### Saved data entries
■ ■ ■ ■

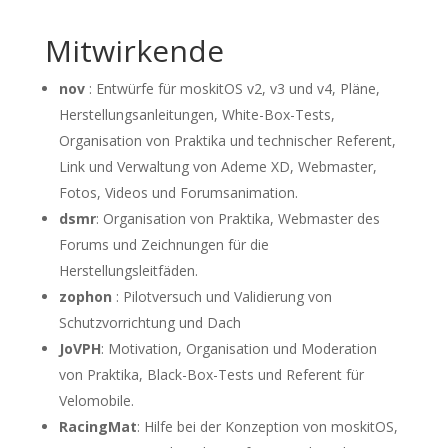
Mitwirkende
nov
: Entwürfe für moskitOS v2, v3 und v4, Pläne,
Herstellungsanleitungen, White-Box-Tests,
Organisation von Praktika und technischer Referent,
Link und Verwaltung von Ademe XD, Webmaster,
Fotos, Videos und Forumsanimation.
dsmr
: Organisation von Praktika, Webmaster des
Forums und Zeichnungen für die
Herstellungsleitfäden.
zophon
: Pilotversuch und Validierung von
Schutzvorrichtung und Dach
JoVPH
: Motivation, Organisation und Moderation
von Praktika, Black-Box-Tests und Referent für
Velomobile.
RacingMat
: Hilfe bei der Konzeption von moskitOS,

■ ■ ■ ■

### TASK DETAILS
Find "Praktika, Webmaster des" in the entries above, then repeat its line and all lines after it exactly, down to the last line.

### EXPECTED ANSWER
: Organisation von Praktika, Webmaster des
Forums und Zeichnungen für die
Herstellungsleitfäden.
zophon
: Pilotversuch und Validierung von
Schutzvorrichtung und Dach
JoVPH
: Motivation, Organisation und Moderation
von Praktika, Black-Box-Tests und Referent für
Velomobile.
RacingMat
: Hilfe bei der Konzeption von moskitOS,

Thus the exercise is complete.